Caused by: org.elasticsearch.ElasticsearchException: Illegal parameter in http or transport request found. This 
means that one node is trying to connect to another with a non-node certificate (no OID or 
searchguard.nodes_dn incorrect configured) or that someone is spoofing requests. Check your TLS certificate 
setup as described here: See http://docs.search-guard.com/latest/troubleshooting-tls

The Distinguished Name of your “ssl-transport.cert” node certificate is according to tlsdiag:

CN=*.elk.byte.nl,OU=PositiveSSL Wildcard,OU=Domain Control Validated

But in the nodes_dn setting you only specified the CN part of the DN:

searchguard.nodes_dn:
  - 'CN=*.elk.byte.nl'

Please try to give the full DN like:

searchguard.nodes_dn:
  - 'CN=*.elk.byte.nl,OU=PositiveSSL Wildcard,OU=Domain Control Validatedl'
assigned jkressin #3
#4

Thanks, using the full DN instead of just the CN in “nodes_dn” fixed it.

I’m curious why we had to specify this option. According to the documentation this is optional, since the output from sgtlsdiag displays the SAN attribute.

#5

Just a guess, but maybe you confuse the DN (“Distinguished Name”) of the certificate with the dNSName (“Domain Name Service”) in the SAN section?

A TLS certificate is identified by its Distinguished Name (which can be found in the Subject DN section of the tlsdiag outpout) and can have multiple different SAN entries.

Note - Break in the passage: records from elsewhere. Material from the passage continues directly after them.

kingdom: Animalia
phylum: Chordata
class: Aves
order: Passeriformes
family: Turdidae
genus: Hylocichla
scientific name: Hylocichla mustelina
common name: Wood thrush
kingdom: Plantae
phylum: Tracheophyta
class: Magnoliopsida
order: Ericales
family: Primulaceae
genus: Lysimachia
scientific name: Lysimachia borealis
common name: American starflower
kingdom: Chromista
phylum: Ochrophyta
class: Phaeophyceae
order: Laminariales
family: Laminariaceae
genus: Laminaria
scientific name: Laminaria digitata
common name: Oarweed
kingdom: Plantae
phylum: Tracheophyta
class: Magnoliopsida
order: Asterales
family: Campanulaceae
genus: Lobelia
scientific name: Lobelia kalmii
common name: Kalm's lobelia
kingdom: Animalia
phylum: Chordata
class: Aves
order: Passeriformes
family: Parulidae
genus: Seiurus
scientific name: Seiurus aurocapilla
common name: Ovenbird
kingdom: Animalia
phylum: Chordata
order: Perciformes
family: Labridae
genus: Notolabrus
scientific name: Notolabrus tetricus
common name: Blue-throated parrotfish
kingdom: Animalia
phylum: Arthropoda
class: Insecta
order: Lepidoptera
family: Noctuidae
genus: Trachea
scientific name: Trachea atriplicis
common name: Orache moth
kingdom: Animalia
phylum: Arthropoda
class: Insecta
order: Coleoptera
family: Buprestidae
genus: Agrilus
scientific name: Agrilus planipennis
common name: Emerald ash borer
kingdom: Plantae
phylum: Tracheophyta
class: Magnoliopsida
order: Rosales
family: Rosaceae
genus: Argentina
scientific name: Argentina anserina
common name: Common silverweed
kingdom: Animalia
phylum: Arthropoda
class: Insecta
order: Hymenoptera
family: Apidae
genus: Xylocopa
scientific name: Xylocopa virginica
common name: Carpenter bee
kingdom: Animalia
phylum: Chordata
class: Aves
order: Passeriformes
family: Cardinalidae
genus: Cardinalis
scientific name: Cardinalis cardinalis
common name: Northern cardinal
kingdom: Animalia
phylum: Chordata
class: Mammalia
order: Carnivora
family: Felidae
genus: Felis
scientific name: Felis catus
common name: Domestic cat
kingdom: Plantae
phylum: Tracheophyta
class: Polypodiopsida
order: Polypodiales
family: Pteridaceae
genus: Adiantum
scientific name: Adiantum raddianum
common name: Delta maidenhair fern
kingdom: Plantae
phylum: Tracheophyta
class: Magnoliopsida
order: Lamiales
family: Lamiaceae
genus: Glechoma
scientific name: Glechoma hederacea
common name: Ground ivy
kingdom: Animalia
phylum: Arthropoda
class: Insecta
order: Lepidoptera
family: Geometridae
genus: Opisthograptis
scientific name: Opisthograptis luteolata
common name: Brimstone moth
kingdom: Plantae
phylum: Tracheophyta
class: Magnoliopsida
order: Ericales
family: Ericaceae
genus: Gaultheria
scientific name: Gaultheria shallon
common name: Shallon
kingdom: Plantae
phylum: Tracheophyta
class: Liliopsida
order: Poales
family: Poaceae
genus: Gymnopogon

Do you have any input on how to make that more clear in the docs or our tools, so other users don’t run into this problem as well? Thx for any suggestions!

#6

That sounds right. Current docs say:

If your node certificates have an OID identifier in the SAN section, you can omit this configuration completely. See TLS for production environments for more details regarding this option.

And the TLS for production environments docs say:

The OID is defined in the Subject Alternative Name (SAN) section of the certificate, and must have the default value 1.2.3.4.5.5 for node certificates. If this value is found, the certificate is considered to be a valid node certificate.

And I thought the fact that the certificate contains the SAN attribute (although not displaying the DN, but dNSName values) matches the requirements to avoid this config.

To improve the documentation, maybe it could be helpful to include an example of a SAN attribute that contains enough information to render this config optional. If this was there, I would have noticed the difference.

#7

Perfect, thanks for the hint. When working with this stuff everyday it’s easy to overlook ambiguities like this one, so we’re always thankful if someone points them out!